I asked my mom, she said yes...but you have to shower with grandpa.
He wouldnt get hard, then started talking about his ex wife. I literally rolled over and started to cry
waiting in line for my ID. the kid in front of me reaks of hopes and dreams and hornyness-- freshmen by calvin klein
i just did my hair and make up to walk our dogs.. I hate being the single roommate
Just saw a teacher from our school with his wife... Now i really know how little teachers get paid.
The difference between what I would do for a regular Klondike bar and an Oreo flavored Klondike bar is astounding
Her face is stuck to the frozen jager bottle. I think shes ok with it
So was I the only one that was competing in the whale hunt?
Did he seem like the type of guy that would maybe take weed as payment?

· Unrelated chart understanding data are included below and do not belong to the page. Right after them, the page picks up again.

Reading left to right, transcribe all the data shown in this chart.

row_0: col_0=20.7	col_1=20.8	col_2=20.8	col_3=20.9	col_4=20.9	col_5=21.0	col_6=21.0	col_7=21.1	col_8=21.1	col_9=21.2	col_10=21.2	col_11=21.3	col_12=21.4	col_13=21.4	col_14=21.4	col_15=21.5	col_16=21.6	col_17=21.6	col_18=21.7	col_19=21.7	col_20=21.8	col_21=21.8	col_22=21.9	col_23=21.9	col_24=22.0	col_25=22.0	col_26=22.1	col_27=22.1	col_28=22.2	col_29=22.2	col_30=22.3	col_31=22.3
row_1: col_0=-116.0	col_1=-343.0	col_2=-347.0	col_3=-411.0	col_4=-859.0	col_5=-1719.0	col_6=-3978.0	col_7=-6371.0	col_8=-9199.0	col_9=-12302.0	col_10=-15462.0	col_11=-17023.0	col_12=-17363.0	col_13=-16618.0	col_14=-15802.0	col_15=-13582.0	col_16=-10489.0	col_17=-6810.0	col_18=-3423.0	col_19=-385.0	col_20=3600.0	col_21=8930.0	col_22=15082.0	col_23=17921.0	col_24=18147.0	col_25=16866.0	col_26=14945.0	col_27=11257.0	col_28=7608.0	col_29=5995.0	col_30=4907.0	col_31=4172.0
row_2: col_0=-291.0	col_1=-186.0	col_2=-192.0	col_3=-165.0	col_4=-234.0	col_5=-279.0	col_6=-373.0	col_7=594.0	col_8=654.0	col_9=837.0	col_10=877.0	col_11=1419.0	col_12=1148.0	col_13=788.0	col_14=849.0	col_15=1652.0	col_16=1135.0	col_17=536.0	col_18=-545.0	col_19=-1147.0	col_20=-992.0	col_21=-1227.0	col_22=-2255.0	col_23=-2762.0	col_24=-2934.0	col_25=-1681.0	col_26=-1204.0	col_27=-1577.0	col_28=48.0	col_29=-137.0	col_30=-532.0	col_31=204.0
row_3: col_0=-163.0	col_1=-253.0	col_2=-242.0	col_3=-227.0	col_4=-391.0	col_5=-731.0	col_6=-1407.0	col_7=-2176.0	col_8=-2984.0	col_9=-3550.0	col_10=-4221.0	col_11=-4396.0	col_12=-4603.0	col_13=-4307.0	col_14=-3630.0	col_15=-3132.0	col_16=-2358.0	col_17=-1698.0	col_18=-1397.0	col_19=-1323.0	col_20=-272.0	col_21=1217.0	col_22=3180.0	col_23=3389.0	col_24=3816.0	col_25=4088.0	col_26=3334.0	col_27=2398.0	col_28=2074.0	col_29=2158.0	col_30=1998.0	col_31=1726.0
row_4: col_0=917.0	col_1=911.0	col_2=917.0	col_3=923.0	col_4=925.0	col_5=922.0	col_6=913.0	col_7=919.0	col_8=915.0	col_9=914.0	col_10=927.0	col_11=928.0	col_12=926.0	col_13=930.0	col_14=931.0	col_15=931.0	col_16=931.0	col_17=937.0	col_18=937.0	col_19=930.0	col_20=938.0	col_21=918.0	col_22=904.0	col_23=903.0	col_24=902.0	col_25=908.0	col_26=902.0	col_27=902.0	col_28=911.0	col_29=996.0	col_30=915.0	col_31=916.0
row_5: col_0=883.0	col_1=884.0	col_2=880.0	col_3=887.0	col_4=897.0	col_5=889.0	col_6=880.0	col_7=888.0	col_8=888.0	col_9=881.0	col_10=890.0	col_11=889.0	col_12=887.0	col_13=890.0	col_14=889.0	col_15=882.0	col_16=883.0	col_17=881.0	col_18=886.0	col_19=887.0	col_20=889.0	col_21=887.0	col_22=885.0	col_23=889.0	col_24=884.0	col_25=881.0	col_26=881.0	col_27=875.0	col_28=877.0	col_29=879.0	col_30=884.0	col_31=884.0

I almost went home with him but then my hydroxycut fell out of my purse at the bar and I ran away
who knew tequila and Christmas cookies would go so well together
Yeah I either headbutted a street sign while texting or I defended you two from an evil gang of nazi muggers. I was black out so I am gonna assume it was option b.
I had to put my dog down, accidentally outed my brother, and was given a fucking fish sandwich instead of a Big Mac ALL IN ONE DAY! Am I really the person you want to consult for advice? Hhhmmmmmm?
Do you know who changed all my phone contacts into characters from Harry Potter?
He Who Must Not Be Named.
Fuck you.
i think i left you like a 5 minute message about the mcchicken burger i was eating. I think I called wanting sex but the mcchicken burger was a lot more seducing.